Documenting an Incident
The last part of forensic log visualization is the documentation of an incident. The attack detection process helped us find an attack and identify it. The second part was about assessing the impact and extent of an attack. When that information is known, we generally have to document the incident and provide this information to management, possibly law enforcement; and in a lot of cases, we can use the information gathered to educate people in our organization. Only part of incident documentation can be done with log files. Often, forensic images will be taken from machines that will serve as evidence and documentation of an incident.

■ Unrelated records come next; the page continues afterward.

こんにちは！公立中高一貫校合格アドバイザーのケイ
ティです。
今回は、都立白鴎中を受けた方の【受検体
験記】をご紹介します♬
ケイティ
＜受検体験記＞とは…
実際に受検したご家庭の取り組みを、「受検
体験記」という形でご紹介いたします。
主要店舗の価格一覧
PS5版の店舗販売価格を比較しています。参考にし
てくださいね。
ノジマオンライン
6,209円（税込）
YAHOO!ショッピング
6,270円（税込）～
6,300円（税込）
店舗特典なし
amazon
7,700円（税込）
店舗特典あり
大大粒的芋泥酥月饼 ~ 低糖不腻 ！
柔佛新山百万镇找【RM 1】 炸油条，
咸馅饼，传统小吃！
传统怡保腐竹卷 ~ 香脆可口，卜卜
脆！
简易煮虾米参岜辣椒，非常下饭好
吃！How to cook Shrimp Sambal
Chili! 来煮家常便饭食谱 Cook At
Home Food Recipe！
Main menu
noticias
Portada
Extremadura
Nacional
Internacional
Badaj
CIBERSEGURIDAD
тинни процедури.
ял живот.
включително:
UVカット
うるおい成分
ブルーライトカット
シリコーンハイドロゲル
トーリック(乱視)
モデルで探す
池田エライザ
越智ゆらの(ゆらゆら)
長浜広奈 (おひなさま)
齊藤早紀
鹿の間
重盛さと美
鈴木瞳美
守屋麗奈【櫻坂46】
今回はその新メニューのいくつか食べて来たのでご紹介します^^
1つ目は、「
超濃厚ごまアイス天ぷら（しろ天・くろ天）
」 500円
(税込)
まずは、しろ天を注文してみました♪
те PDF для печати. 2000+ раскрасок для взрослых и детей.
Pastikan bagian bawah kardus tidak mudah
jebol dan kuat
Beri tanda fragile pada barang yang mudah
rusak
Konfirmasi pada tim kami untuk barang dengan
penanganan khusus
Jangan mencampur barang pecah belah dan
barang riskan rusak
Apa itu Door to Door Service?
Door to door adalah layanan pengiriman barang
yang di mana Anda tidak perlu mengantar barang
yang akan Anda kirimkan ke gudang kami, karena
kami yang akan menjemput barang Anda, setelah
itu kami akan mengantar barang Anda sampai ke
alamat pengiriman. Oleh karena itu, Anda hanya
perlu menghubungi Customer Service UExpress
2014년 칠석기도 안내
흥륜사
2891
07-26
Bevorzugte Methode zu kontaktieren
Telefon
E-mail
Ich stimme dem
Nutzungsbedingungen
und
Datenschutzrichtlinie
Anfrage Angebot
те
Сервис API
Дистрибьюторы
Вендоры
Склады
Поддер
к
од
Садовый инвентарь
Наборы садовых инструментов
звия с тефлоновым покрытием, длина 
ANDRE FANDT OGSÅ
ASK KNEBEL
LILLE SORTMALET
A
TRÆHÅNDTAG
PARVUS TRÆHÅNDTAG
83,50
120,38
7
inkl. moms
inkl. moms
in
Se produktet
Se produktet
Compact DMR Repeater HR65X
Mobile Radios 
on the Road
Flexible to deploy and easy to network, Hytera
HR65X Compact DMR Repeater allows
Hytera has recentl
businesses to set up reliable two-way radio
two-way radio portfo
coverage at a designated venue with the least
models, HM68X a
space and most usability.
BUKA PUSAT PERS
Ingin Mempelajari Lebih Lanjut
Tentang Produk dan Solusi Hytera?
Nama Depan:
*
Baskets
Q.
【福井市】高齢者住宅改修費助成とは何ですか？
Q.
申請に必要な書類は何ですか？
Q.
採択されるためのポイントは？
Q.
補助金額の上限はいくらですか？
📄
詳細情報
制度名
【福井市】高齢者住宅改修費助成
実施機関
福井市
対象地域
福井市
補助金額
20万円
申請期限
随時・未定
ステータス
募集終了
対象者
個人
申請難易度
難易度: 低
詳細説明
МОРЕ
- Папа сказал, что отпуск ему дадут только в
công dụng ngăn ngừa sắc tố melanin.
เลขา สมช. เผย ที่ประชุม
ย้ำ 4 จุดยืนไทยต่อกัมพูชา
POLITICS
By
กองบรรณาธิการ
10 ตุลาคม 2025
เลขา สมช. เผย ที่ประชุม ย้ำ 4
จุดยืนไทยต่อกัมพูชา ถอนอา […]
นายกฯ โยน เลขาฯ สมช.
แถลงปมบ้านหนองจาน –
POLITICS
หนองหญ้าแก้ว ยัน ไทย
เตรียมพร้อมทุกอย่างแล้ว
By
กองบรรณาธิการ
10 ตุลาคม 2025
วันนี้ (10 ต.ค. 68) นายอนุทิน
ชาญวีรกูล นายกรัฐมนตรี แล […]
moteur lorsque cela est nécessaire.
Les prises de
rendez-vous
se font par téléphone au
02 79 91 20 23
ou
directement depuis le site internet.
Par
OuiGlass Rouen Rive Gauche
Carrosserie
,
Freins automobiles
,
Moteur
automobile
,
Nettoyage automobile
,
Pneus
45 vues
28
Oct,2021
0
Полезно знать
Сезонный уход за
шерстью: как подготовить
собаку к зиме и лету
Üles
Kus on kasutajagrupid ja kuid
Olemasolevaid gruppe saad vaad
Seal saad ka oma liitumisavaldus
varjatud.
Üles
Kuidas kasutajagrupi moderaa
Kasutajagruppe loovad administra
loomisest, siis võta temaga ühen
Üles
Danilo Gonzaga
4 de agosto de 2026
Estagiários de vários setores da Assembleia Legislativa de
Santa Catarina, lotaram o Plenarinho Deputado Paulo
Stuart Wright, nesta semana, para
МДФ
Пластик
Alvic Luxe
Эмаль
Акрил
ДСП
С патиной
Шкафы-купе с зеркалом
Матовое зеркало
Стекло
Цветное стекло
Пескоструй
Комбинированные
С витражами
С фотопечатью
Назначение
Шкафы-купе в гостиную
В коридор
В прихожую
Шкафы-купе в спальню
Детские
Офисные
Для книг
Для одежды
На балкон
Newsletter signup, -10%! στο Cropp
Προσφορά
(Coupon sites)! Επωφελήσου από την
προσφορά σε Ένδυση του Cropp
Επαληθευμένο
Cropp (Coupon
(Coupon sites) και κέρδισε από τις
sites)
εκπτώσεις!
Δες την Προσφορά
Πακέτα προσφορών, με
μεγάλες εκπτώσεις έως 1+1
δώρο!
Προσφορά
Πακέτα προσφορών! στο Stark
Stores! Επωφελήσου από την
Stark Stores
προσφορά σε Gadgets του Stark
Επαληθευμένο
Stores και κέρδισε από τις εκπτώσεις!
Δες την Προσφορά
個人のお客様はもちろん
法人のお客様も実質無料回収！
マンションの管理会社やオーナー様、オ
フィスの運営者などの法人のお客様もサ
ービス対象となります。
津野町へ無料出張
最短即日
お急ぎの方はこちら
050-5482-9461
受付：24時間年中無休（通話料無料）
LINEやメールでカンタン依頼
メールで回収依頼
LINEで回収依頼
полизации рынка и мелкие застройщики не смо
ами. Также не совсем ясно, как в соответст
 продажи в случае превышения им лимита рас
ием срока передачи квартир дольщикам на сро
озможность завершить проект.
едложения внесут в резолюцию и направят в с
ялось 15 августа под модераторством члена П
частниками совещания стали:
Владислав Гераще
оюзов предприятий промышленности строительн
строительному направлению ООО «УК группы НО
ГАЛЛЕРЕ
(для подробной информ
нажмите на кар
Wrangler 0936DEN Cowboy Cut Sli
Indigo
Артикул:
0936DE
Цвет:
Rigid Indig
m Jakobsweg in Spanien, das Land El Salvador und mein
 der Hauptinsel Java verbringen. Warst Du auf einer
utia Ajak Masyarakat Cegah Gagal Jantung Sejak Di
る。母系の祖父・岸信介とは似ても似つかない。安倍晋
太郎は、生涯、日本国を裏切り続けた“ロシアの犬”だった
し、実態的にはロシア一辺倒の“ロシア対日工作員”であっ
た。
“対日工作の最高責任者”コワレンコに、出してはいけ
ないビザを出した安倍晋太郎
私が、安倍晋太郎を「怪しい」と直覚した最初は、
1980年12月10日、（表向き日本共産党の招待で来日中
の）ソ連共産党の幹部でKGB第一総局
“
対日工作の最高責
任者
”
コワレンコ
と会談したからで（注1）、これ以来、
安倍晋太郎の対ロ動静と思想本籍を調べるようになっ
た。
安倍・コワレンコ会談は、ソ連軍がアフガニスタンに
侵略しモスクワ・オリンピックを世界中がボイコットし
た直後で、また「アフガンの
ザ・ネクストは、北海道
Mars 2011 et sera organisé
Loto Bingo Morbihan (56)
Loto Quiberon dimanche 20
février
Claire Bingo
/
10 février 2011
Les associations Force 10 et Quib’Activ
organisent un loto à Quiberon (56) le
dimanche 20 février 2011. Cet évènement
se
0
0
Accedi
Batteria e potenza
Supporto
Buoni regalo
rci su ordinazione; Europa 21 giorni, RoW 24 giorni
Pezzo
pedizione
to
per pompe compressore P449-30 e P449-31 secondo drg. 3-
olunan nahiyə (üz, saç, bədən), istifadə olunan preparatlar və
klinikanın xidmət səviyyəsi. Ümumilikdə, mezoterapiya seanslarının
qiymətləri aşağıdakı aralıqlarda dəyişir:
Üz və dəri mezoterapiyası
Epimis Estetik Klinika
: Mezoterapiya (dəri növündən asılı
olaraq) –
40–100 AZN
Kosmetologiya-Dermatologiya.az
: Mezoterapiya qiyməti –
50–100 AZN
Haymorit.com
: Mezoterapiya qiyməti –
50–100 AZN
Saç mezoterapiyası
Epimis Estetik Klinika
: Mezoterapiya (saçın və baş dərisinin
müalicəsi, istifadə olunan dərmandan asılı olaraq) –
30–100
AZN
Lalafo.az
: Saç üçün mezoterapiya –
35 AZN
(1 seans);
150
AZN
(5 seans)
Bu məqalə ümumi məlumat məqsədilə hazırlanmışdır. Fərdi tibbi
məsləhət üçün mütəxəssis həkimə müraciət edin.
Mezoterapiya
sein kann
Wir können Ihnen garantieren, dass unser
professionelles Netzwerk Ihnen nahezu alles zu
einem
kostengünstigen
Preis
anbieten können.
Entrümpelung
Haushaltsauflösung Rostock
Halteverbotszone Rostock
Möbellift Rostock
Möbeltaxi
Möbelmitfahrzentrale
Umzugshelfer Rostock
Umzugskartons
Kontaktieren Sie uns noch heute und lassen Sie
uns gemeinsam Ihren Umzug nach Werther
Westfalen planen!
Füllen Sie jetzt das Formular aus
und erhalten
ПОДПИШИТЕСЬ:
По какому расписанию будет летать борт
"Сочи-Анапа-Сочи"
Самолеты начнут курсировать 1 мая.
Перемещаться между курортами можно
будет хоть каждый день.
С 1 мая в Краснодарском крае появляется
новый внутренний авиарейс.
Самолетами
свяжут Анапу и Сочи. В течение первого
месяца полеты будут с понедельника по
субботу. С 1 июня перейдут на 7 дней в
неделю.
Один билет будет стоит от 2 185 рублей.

However, the part that can be done through log files is often useful to help communicate how an attacker entered the systems and the extent of the problem.
I have already discussed a lot of the elements of incident documentation when we talked about reporting. The important things to keep in mind are two things:
- Who is the audience for the incident documentation?
- What is the best way to represent the information?
These two questions will help you make sure that the documentation meets its goals. If you are writing the documentation for your management, make sure that you show on a higher level how the attack happened. Why was the attacker able to get in? Don't go into all the gory details of the vulnerabilities that were present and the exploit code that was used. Show concepts and where more controls could have prevented the attack. If you are communicating the information to the owner of the servers that were penetrated, mention all those gory details. Help them understand how the attacker penetrated the system, but don't forget to mention how the attack could have been prevented. The system administrators will not be too interested in the network components of the attacks but instead will want to know what happened on the server itself.
It is not always the best idea to use graphs and visualization for this type of documentation. Some of the documentation is better communicated in textual form. However, if you are trying to show an attack path, how the attacker actually entered the system, a picture is still worth a lot. Show the network topology, and on top of it, how the attacker was able to come in. Link graphs are generally a great tool for this type of documentation. I could spend a lot more time on this topic, but it is not one that benefits tremendously from visualization. In sum, if you can summarize information in a graph to communicate the pertinent information with other people, do so!